Cómo evitar errores en el trasplante de cultivos

El trasplante es la operación más delicada a la que se puede someter una planta de huerto. Sin embargo, en muchos casos es indispensable para adaptar nuestras condiciones climáticas plantas con un ciclo exigente de temperaturas, o para reducir el tiempo de cultivo, del mismo modo, el trasplante tras semillado permite la elección de las plántulas de futuro para nuestro huerto y permite un mejor control de las plagas de inicio de plantación.

 

 

Plantulas esperando el trasplante

Las plantitas cuando han emitido de su 4ª o 5ª hoja, en algunas publicaciones se indica alrededor de 20 días de su siembra, se suelen pasar del semillero, bien tabla semillero, bien bandejas alveolares o pequeñas macetas o cepellones, a la tierra definitiva donde crecerán. Hay que tener en cuenta que los cotiledones, deberán convenientemente haber sido consumidos, y es un error contar los mismos como un par de hojas.

 

 

Planta en cepellón, casi lista para el trasplante

En este proceso se produce una pausa vegetativa, puesto que este proceso representa un shock para la joven planta, que ocasiones tiene perdida de raíz, tiene fuerte transpiración o sufre de shock lumínico. Tras esta crisis del trasplante, la planta reanuda su crecimiento rápidamente. Este período es con diferencia el más delicado, porque es muy sencillo cometer errores que afecten posteriormente a todo el ciclo vegetativo de la planta, y merme quizás las cosechas.

Trasplante inadecuado de plántulas de zanahoria, se aprecia el evidente shock hídrico sufrido.

Esta fase crítica de los días siguientes a los trasplantes puede evitarse cultivando las plantas en semilleros individuales, ya sean macetas o bandejas con alveolos, que permite en trasplante con pan de tierra y en algunos pasos si se prolonga su crecimiento en alveolo evitan el revirado de la raíz y permiten el auto repicado de la raíz de la planta.

Las macetas alveolares. Un gran solución para el correcto trasplante.
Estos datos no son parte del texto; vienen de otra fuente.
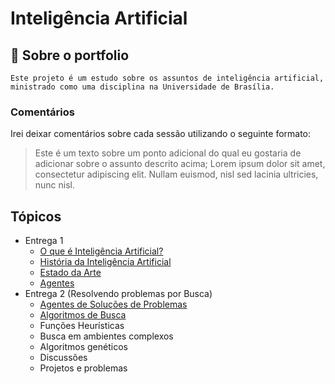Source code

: # Inteligência Artificial

## 🔎 Sobre o portfolio

    Este projeto é um estudo sobre os assuntos de inteligência artificial,
    ministrado como uma disciplina na Universidade de Brasília.

### Comentários

Irei deixar comentários sobre cada sessão utilizando o seguinte formato:

> Este é um texto sobre um ponto adicional do qual eu gostaria de adicionar
> sobre o assunto descrito acima; Lorem ipsum dolor sit amet, consectetur
> adipiscing elit. Nullam euismod, nisl sed lacinia ultricies, nunc nisl.

## Tópicos

- Entrega 1
    * [O que é Inteligência Artificial?](intro.md)
    * [História da Inteligência Artificial](history.md)
    * [Estado da Arte](state-of-the-art.md)
    * [Agentes](agent.md)
- Entrega 2 (Resolvendo problemas por Busca)
    * [Agentes de Soluções de Problemas](problem_solving_agents.md)
    * [Algoritmos de Busca](search_algorithms.md)
    * Funções Heurísticas
    * Busca em ambientes complexos
    * Algoritmos genéticos
    * Discussões
    * Projetos e problemas
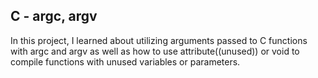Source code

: ## C - argc, argv

In this project, I learned about utilizing arguments passed to C functions with argc and argv as well as how to use attribute((unused)) or void to compile
functions with unused variables or parameters.
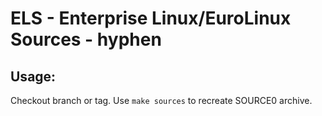 # ELS - Enterprise Linux/EuroLinux Sources - hyphen
 
## Usage:
  Checkout branch or tag. Use `make sources` to recreate  SOURCE0 archive.
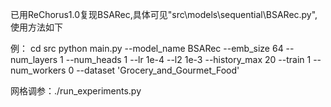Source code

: 已用ReChorus1.0复现BSARec,具体可见"src\models\sequential\BSARec.py",使用方法如下

例：
cd src
python main.py --model_name BSARec --emb_size 64 --num_layers 1 --num_heads 1 --lr 1e-4 --l2 1e-3 --history_max 20 --train 1 --num_workers 0 --dataset 'Grocery_and_Gourmet_Food'

网格调参：./run_experiments.py
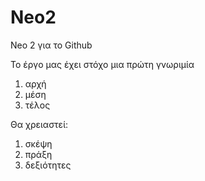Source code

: # Neo2
Neo 2 για το Github

Το έργο μας έχει στόχο μια πρώτη γνωριμία
1) αρχή
2) μέση
3) τέλος

Θα χρειαστεί:
1) σκέψη
2) πράξη
3) δεξιότητες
Trabajando con un pan de tierra por plántula se logra:

  1. No se interrumpe la fase vegetativa de la planta de manera acusada, y se evitan retrasos en el crecimiento y producción.
  2. Se registra un ligero adelanto en las producciones y se incrementa el período de cosecha.
  3. Se obtienen mejores cosechas y menos daños en raíces.
  4. Se hace un uso más eficiente de las semillas, pero con la contrapartida que si la elección de semillas de calidad no es adecuada implica un incremento del trabajo y uso de sustrato, no obstante el sustrato puede ser reutilizado o compostado en casos de no germinación.

Después del trasplante las plántulas son muy sensibles y precisan de cuidados, como riegos, coberturas, protecciones del viento, animales, etc. Para reanudar su crecimiento.

 

Así podemos resumir los errores de trasplante en el siguiente listado sintético:

 

  1.  No respetar algunas precauciones al coger las plantas del semillero: Es fundamental días antes al trasplante que dejes de regar o que riegues ligeramente las macetas o alveolos a trasplantar, de este modo la tierra pesa menos y las raíces conforman un pan fácilmente extraíble. Nos podemos ayudar de pequeñas herramientas como cucharillas alargadas o pequeños palos, todo sin borde o puntas cortantes. Otro error que se suele dar es voltear la plántula con la esperanza de sacar el pan de tierra y que se desmorone todo, o rompamos la plántula. Una solución al respecto es comprimir con las manos o dedos la maceta por todo sus lados de todo que la tierra quede suficientemente apretada para ser desmoldada.
  2. Limpiar la tierra que queda pegadas a las raíces de los plantones con las manos o agua cuando se trasplanta a raíz desnuda: Las radículas al tener adheridos fragmentos, aunque pequeños, de tierra, continúan llevando a cabo su actividad de absorción de agua y sales minerales. Eliminar estos fragmentos produce la rotura de estas raíces tan importantes.
  3. Trasplantar al azar plantitas, sin realizar una selección de las mejores plantas y sin eliminar las que han crecido demasiado o las que son demasiado finas o no han crecido lo suficiente: La selección es importante para el trasplante, ya que permite que los esfuerzos de cultivo se centren en plantas que van a sobrevivir y van a dar las mejores producciones. Esta selección comporta la posibilidad de valorar el factor fitosanitario: ya que se eliminan las plantas que presentan órganos alterados (hojas deformadas o parcialmente comidas), plantas muy afectas por plagas o posibles vectores de enfermedades, variaciones cromáticas con respecto a la coloración normal de la especie e incluso plántulas con algún defecto genético que las hace inviables, y fácilmente detectable a simple vista.